Revenue allocation also remains to be decided
Should the levy proposal be adopted, billions could be raised each year. IMO members already expressed different views on the use of proceeds:
- A group of Small Island Development States suggested that collected funds be channeled towards the Green Climate Fund (GCF) or the Global Environment Facility (GEF).
- China—which is opposed to the levy—reiterated that any revenues generated by IMO regulations ought to be reinvested in the shipping industry.
- The EU seeks to reward ships using low-emission fuels, such as green methanol or ammonia.
What's next?
Countries representing two-thirds of global shipping flows are now thought to be in favor of a levy. While seeking consensus among the 176 members of IMO is common practice, the levy could be pushed through by the IMO despite opposition from some member states.

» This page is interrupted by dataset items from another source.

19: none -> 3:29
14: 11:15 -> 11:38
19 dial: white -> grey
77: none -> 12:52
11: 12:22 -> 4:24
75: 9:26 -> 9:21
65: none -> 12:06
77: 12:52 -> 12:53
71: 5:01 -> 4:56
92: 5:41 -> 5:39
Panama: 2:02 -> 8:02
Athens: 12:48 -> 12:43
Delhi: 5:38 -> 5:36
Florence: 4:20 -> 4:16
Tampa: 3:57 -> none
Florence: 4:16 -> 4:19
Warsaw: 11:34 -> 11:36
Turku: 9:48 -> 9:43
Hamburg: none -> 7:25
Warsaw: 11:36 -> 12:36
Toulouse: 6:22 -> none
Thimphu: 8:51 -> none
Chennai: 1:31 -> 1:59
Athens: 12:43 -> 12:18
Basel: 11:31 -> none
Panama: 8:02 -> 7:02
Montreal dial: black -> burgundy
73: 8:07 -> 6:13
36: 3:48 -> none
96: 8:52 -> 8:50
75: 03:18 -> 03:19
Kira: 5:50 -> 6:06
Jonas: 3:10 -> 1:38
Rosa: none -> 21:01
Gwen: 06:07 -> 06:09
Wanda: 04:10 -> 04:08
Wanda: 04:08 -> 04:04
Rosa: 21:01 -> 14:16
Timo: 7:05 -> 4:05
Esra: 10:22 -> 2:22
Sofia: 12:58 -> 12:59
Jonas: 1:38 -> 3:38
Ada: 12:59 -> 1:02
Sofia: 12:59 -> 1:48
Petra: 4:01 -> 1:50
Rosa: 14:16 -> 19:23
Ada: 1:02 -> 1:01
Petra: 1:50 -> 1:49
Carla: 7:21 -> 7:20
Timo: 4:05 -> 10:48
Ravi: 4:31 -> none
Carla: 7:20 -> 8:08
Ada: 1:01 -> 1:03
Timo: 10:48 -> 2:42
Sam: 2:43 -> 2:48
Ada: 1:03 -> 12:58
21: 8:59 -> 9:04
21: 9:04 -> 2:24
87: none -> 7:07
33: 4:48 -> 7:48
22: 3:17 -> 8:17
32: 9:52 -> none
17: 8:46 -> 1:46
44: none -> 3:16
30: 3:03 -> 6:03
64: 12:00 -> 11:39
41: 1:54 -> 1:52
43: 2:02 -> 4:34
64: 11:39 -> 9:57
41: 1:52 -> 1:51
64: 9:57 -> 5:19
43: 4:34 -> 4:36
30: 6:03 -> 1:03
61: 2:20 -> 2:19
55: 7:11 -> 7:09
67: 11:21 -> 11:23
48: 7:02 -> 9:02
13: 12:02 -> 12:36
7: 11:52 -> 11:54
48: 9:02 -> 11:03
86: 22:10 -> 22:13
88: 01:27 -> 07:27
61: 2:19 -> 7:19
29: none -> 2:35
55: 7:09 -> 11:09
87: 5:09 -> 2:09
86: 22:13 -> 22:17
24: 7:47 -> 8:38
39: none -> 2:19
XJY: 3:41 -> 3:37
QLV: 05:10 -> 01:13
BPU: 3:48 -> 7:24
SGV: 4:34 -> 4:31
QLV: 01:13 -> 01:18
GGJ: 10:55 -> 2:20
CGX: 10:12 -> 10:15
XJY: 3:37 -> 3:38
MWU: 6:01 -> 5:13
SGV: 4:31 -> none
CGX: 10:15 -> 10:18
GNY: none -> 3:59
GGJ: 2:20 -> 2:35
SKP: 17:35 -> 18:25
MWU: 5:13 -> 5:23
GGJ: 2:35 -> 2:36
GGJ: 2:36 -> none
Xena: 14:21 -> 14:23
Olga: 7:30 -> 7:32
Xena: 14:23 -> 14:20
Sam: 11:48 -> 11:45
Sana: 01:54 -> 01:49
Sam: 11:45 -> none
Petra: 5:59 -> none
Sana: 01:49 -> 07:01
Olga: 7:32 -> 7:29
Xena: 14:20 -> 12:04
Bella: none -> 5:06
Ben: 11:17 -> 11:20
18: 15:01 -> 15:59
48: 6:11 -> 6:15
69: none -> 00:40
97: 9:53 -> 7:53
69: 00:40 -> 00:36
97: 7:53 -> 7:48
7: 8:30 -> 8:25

While the UN Climate Change Convention COP29 meeting in Baku failed to address emissions from shipping and aviation, they will feature on the agenda of the 62nd Subsidiary Bodies meetings of the UNFCCC in Bonn (June 16–26, 2025). While it is expected that agreed-upon IMO provisions will be endorsed under the UNFCCC's technical bodies, Brazil's consistent opposition to emissions levies will make it likely for the Brazilian COP30 Presidency to launch alternative initiatives, including levies on global financial transactions to contribute to the USD 1.3 trillion climate finance target outlined at COP29.
In January 2026, IMO will assess the effectiveness of measures to reduce the carbon intensity of international shipping and will determine if further amendments are necessary.
Increasing trade tensions—through the unilateral imposition of tariffs and tit-for-tat countermeasures— are thought to constitute a much more serious challenge to the shipping industry in the near term. As a result, trade flows could diminish, in turn, increasing the prospect of overcapacity. As the industry's profitability might be affected, feet-dragging on the transposition of IMO provisions might result.